Monday night at the Central Library author Barry Miles plus I discussed the life plus work of William S. Burroughs, whose 100th birthday is on Wednesday. Burroughs, of course, was one of the great iconoclasts of 20th century literature: progenitor of the Beat generation, titular godfather of punk.
That he tended to eschew such labels (“You must learn to exist with no religion no country no allies,” he declared in his 1969 book “The Job.” “You must learn to live alone in silence”) only makes him more compelling: a writer who, for the bulk of his career, looked for ways to confound plus provoke.
I think of his groundbreaking novel “Naked Lunch,” which Burroughs described as “a blueprint, a How-To Book … How-To extend levels of experience by opening the door at the end of a long hall … Doors that only open in Silence … ‘Naked Lunch’ demands Silence from The Reader. Otherwise he is taking his own pulse … .”
“Naked Lunch” is a misunderstood masterpiece, a book we don’t so much read as submit to, like a series of psychic shocks. As Burroughs described it in a 1957 letter to Allen Ginsberg: “The MS. in present form does not hold together as a novel for the simple reason that it is not a novel. It is a number of connected — by theme — but separate short pieces.”

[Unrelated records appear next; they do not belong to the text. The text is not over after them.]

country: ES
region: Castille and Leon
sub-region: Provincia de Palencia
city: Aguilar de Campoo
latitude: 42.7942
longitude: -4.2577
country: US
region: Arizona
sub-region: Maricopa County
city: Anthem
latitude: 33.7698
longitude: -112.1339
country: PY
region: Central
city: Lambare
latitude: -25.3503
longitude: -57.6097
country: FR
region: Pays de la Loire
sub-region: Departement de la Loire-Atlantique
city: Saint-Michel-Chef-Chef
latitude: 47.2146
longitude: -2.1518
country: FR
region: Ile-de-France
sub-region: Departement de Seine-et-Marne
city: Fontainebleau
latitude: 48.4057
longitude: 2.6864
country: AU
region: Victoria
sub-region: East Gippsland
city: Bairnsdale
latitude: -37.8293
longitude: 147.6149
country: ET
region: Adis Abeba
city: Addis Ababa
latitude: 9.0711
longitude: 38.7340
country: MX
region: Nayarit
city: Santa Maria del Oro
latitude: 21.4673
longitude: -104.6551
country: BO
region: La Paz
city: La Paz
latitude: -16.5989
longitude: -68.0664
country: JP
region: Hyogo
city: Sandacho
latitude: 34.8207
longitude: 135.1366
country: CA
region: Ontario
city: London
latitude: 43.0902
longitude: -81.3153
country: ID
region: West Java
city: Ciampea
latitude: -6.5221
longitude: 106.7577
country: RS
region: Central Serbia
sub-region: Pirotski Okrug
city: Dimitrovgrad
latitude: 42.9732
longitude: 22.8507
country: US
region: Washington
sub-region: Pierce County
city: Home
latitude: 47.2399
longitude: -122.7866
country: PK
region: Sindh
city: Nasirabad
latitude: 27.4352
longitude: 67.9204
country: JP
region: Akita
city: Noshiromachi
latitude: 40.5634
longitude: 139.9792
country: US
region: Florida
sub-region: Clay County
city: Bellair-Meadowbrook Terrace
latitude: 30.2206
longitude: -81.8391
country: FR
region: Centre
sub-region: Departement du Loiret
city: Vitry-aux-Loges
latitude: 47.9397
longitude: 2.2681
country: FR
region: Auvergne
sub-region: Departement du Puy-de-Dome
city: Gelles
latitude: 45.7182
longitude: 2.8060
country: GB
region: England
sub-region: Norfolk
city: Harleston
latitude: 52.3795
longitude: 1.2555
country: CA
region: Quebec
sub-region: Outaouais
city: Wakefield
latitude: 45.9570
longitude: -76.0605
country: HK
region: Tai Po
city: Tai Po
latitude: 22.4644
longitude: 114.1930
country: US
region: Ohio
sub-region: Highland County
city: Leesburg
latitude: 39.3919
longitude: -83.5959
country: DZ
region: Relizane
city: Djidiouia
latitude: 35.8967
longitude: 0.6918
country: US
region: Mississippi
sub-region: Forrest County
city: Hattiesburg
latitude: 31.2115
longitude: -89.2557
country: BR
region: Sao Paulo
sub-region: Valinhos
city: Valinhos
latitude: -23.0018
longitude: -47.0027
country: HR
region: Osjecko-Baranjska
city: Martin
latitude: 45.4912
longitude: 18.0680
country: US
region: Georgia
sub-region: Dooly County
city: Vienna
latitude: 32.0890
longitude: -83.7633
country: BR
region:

That letter is quoted in Miles’ new book, “Call Me Burroughs,” the first full biography in a quarter of a century plus the only one published since the author’s death, at 83, on Aug. 2, 1997.
Miles knew Burroughs for more than 30 years; he cataloged his archive plus wrote an earlier book about him, 1993’s “William Burroughs: El Hombre Invisible.” In his view, the author’s legacy has to do with his belief in language as a control system, a set of precepts by which we are programmed, inculcated, into a particular relationship with, or take on, the world.